(Data items)
* * * * *

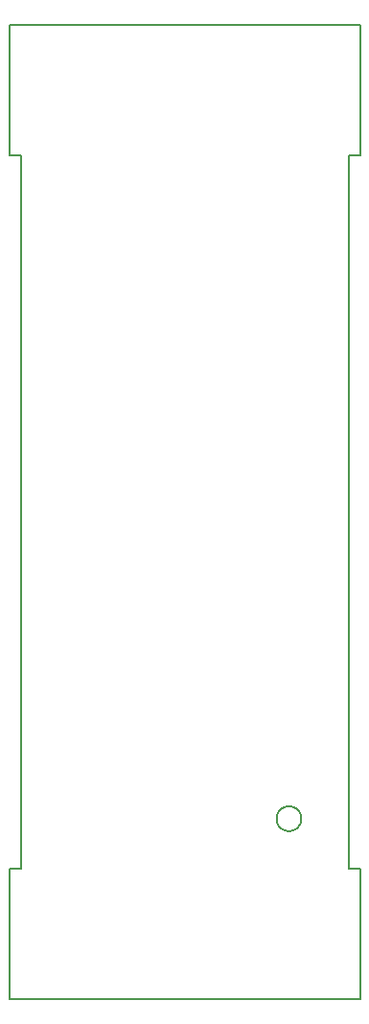
<source format=gbr>
G04 #@! TF.FileFunction,Profile,NP*
%FSLAX46Y46*%
G04 Gerber Fmt 4.6, Leading zero omitted, Abs format (unit mm)*
G04 Created by KiCad (PCBNEW 4.0.2+dfsg1-stable) date mar 17 jul 2018 09:31:31 CEST*
%MOMM*%
G01*
G04 APERTURE LIST*
%ADD10C,0.100000*%
%ADD11C,0.150000*%
G04 APERTURE END LIST*
D10*
D11*
X104799000Y-120527000D02*
X104799000Y-132027000D01*
X135739000Y-120527000D02*
X135739000Y-132027000D01*
X104799000Y-46027000D02*
X104799000Y-57527000D01*
X135739000Y-46027000D02*
X135739000Y-57527000D01*
X104799000Y-57527000D02*
X105774000Y-57527000D01*
X104799000Y-120527000D02*
X105774000Y-120527000D01*
X134764000Y-120527000D02*
X135739000Y-120527000D01*
X105774000Y-57527000D02*
X105774000Y-120527000D01*
X134764000Y-57527000D02*
X135739000Y-57527000D01*
X134764000Y-57527000D02*
X134764000Y-120527000D01*
X130569000Y-116127000D02*
G75*
G03X130569000Y-116127000I-1100000J0D01*
G01*
X104799000Y-132027000D02*
X135739000Y-132027000D01*
X104799000Y-46027000D02*
X135739000Y-46027000D01*
M02*

</source>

* * * * *

GOAL OF THE EXERCISE:
For the word "LIST", go through the records and show each line that carries it.

RESPONSE TO THIS EXERCISE:
G04 APERTURE LIST*
G04 APERTURE END LIST*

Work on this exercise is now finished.